*TASK REQUIREMENTS*
In the material below, find every line containing "have" and copy that line.

*DATA PROVIDED*
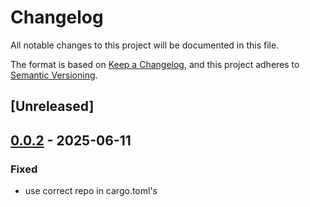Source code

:# Changelog

All notable changes to this project will be documented in this file.

The format is based on [Keep a Changelog](https://keepachangelog.com/en/1.0.0/),
and this project adheres to [Semantic Versioning](https://semver.org/spec/v2.0.0.html).

## [Unreleased]

## [0.0.2](https://github.com/theahaco/scaffold-stellar/compare/stellar-build-v0.0.1...stellar-build-v0.0.2) - 2025-06-11

### Fixed

- use correct repo in cargo.toml's

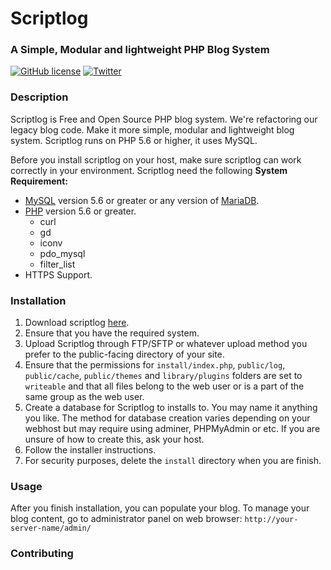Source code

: # Scriptlog

### A Simple, Modular and lightweight PHP Blog System

[![GitHub license](https://img.shields.io/github/license/cakmoel/scriptlog.svg)](https://github.com/cakmoel/scriptlog/blob/master/LICENSE)
[![Twitter](https://img.shields.io/twitter/url/https/github.com/cakmoel/scriptlog.svg?style=social)](https://twitter.com/intent/tweet?text=Wow:&url=https%3A%2F%2Fgithub.com%2Fcakmoel%2Fscriptlog)

### Description

Scriptlog is Free and Open Source PHP blog system. We're refactoring our legacy blog code. Make it more simple, modular and lightweight blog system. Scriptlog runs on PHP 5.6 or higher, it uses MySQL.

Before you install scriptlog on your host, make sure scriptlog can work correctly in your environment. Scriptlog need the following **System Requirement:**

 - [MySQL](https://www.mysql.com) version 5.6 or greater or any version of [MariaDB](https://mariadb.org/).
 - [PHP](https://secure.php.net) version 5.6 or greater.
    - curl
    - gd
    - iconv
    - pdo_mysql
    - filter_list
 - HTTPS Support.

### Installation

 1. Download scriptlog [here](https://sourceforge.net/projects/scriptlog/).
 2. Ensure that you have the required system.
 3. Upload Scriptlog through FTP/SFTP or whatever upload method you prefer to the public-facing directory of your site.
 4. Ensure that the permissions for `install/index.php`, `public/log`, `public/cache`, `public/themes` and `library/plugins` folders are set to `writeable` and that all files belong to the web user or is a part of the same group as the web user.
 5. Create a database for Scriptlog to installs to. You may name it anything you like. The method for database creation varies depending on your webhost but may require using adminer, PHPMyAdmin or etc. If you are unsure of how to create this, ask your host.
 6. Follow the installer instructions.
 7. For security purposes, delete the `install` directory when you are finish.

### Usage

After you finish installation, you can populate your blog. To manage your blog content, go to administrator panel on web browser:
   `http://your-server-name/admin/`

### Contributing

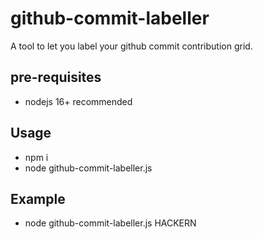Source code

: # github-commit-labeller

A tool to let you label your github commit contribution grid.

## pre-requisites

- nodejs 16+ recommended

## Usage

- npm i
- node github-commit-labeller.js <yourmessage>

## Example

- node github-commit-labeller.js HACKERN
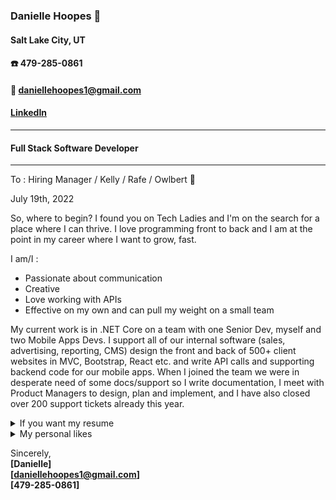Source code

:

### Danielle Hoopes :floppy_disk:
#### Salt Lake City, UT
#### :phone: 479-285-0861 
#### :email: daniellehoopes1@gmail.com 
#### [LinkedIn](https://www.linkedin.com/in/daniellehoopes/)
---
#### Full Stack Software Developer
---
To :
Hiring Manager / Kelly / Rafe / Owlbert 🦉

July 19th, 2022

So, where to begin? I found you on Tech Ladies and I'm on the search for a place where I can thrive. I love programming front to back and I am at the point in my career where I want to grow, fast.

I am/I : 
- Passionate about communication
- Creative
- Love working with APIs
- Effective on my own and can pull my weight on a small team

My current work is in .NET Core on a team with one Senior Dev, myself and two Mobile Apps Devs. I support all of our internal software (sales, advertising, reporting, CMS) design the front and back of 500+ client websites in MVC, Bootstrap, React etc. and write API calls and supporting backend code for our mobile apps. When I joined the team we were in desperate need of some docs/support so I write documentation, I meet with Product Managers to design, plan and implement, and I have also closed over 200 support tickets already this year. 



<details><summary>If you want my resume</summary>
<p>

#### Op! Here I am!

 :pushpin: [Danielle Hoopes Resume](https://hereshecodes.com/DanielleHoopesSoftwareDeveloperResume2022Utah.pdf)

</p>
</details>

<details><summary>My personal likes</summary>
<p>

#### Op! Here I am!

 :pushpin: 
 - I hail from the Deep South so I can give you a butter-induced heart attack with my cooking
 - I did not have a computer until college
 - I am a devoted Fallout fan 
 - I collect Squishmallows :frog:
 

</p>
</details>

Sincerely,\
**[Danielle]**\
**[daniellehoopes1@gmail.com]**\
**[479-285-0861]**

*OUTPUT OF THE TASK*
 2. Ensure that you have the required system.
My current work is in .NET Core on a team with one Senior Dev, myself and two Mobile Apps Devs. I support all of our internal software (sales, advertising, reporting, CMS) design the front and back of 500+ client websites in MVC, Bootstrap, React etc. and write API calls and supporting backend code for our mobile apps. When I joined the team we were in desperate need of some docs/support so I write documentation, I meet with Product Managers to design, plan and implement, and I have also closed over 200 support tickets already this year. 
 - I did not have a computer until college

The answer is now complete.